# [Given instruction]
Render the lines from the very first one through the line with "title Copernicus Hackathon" as a Markdown table with columns Row and Text, giving each line a row number and leaving out blank lines.

# [Material provided]
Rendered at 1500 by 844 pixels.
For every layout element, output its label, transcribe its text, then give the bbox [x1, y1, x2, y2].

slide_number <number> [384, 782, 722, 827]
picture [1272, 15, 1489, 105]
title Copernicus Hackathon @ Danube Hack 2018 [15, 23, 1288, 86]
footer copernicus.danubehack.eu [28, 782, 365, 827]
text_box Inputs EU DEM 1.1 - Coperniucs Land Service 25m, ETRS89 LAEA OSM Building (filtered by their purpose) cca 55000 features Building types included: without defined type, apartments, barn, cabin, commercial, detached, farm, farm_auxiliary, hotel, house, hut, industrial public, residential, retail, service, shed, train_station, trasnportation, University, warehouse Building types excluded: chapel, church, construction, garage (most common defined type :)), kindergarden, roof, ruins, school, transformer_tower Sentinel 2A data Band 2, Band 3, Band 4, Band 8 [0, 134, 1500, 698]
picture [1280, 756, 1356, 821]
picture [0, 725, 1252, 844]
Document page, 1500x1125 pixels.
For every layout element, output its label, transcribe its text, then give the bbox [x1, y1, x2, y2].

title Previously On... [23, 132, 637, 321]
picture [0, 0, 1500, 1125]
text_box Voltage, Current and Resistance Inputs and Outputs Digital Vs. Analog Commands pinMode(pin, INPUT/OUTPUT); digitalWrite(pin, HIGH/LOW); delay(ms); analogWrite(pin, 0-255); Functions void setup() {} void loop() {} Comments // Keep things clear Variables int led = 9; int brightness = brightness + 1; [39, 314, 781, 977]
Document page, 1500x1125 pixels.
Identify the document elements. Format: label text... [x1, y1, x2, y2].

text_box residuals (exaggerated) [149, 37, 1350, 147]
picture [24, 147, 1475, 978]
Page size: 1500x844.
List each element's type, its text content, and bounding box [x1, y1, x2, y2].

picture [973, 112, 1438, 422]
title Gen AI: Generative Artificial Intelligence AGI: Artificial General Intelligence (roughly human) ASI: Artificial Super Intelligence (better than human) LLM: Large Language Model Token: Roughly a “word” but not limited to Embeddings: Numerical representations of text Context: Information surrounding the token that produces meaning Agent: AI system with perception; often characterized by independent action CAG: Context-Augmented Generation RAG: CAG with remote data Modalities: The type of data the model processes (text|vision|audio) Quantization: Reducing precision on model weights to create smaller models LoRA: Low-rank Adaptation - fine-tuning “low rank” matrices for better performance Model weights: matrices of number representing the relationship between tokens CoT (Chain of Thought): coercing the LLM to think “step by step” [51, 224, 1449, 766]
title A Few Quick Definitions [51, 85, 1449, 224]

# [Correct output]
| Row | Text |
|---|---|
| 1 | Rendered at 1500 by 844 pixels. |
| 2 | For every layout element, output its label, transcribe its text, then give the bbox [x1, y1, x2, y2]. |
| 3 | slide_number <number> [384, 782, 722, 827] |
| 4 | picture [1272, 15, 1489, 105] |
| 5 | title Copernicus Hackathon @ Danube Hack 2018 [15, 23, 1288, 86] |